Please answer these questions from the Nikon file format discussion below:
(a) What information in D2X RAW image files does Nikon limit access to with encryption?
(b) In what form will NEF files continue to have support in Adobe Photoshop?
(c) Outside the Land Of The Free(tm), what can anyone use to access Nikon's encrypted data?

__Text segment__.
···

Adobe Blasts Nikon's Closed File Format
Joe Decker writes "Thomas Knoll, creator of Adobe Photoshop,
blasts Nikon's use of encryption to limit access to white-balance information contained in D2X RAW images files. Fearing the DMCA, Adobe won't reverse-engineer the file, slightly reducing Photoshop's support for those files.
Nikon responds. Is Adobe whining? Is Nikon shooting itself in the foot?" We've covered this previously.
Nikon are screwing open source developers in the foot too :(
Will this turn into something like Open Office's support for the .DOC format?
Have you metaroderated recently?
NEF file formats will continue to have support in Adobe Photoshop as a plugin. This is the current state of NEF processing, it will continue to be so in the future.
The Nikon SDK that permits decoding of the format is still available to 3rd parties.
In short, it's the same as it ever was.
If the licensing is so heinous that an open source project can't accept it, then perhaps the problem isn't on the Nikon side, but in the perception and conception of how licensing should work on the part of the project team.
Patents aside, there might also be an issue reading some of these manufacturers' RAW formats in years to come if you've lost the original CD or it doesn't work on Windows ZZZZ.
When I am king, you will be first against the wall.
Fortunately, outside the Land Of The Free(tm), anyone can access Nikon's encrypted data with a simple GNU/Linux application
Athletic Scholarships to universities make as much sense as academic scholarships to sports teams.
They're a US company; the same way that soliciting somebody to commit a crime is (usually) criminal, I'm assuming they'd also be found to be guilty in a civil court when the DMCA is broken.
Is Adobe whining? -- Yes.

···

__Entries provided__.
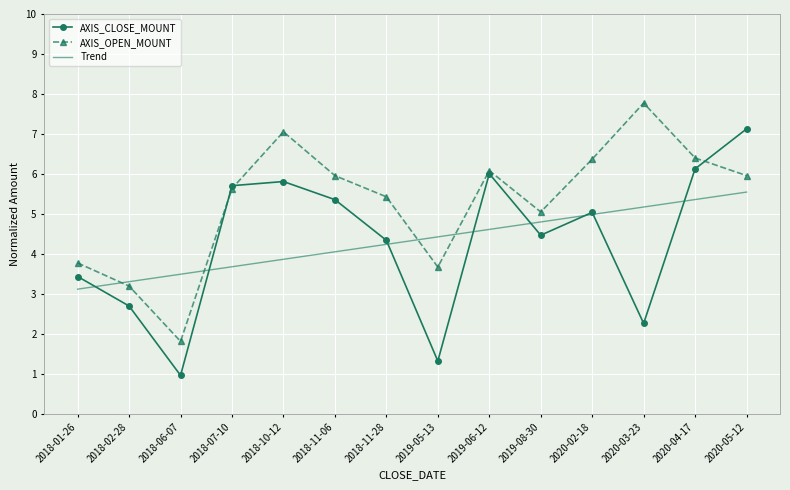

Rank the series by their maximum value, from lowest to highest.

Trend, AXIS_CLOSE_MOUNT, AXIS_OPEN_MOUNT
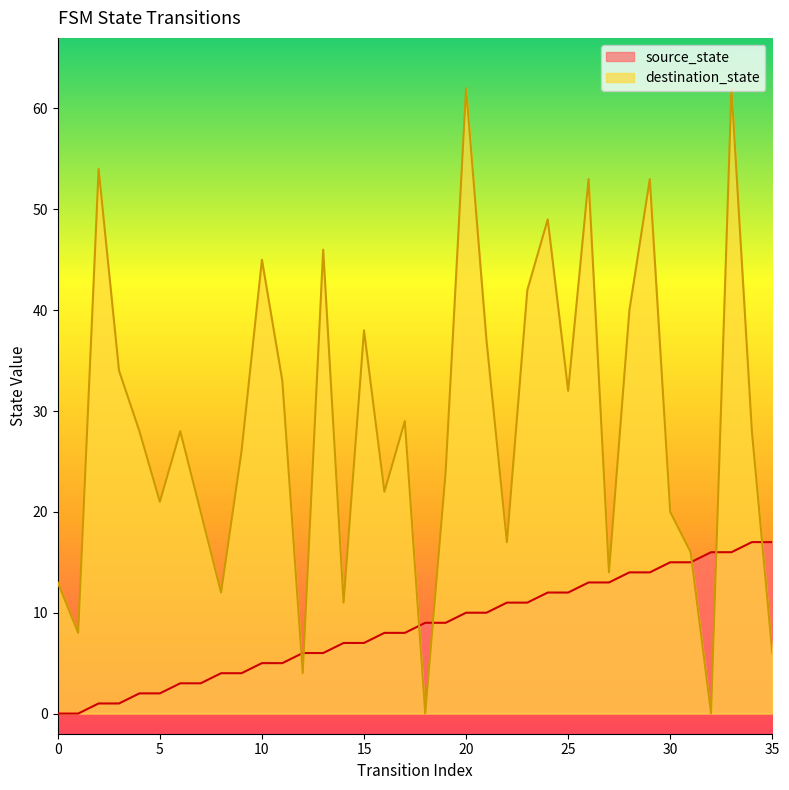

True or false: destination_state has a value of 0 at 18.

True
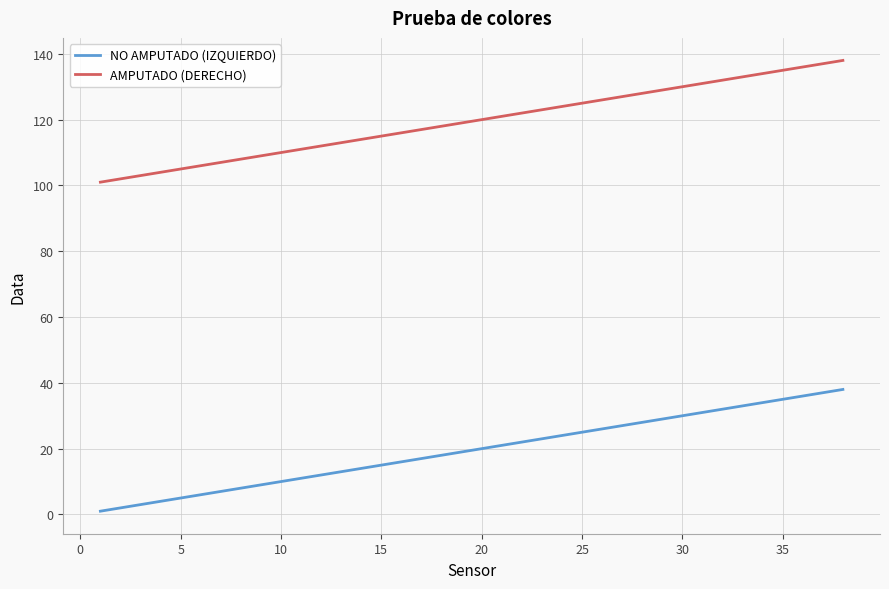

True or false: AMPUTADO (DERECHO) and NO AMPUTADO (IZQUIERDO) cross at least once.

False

···

__Answer to this exercise__.
(a) White-balance information.
(b) As a plugin.
(c) A simple GNU/Linux application.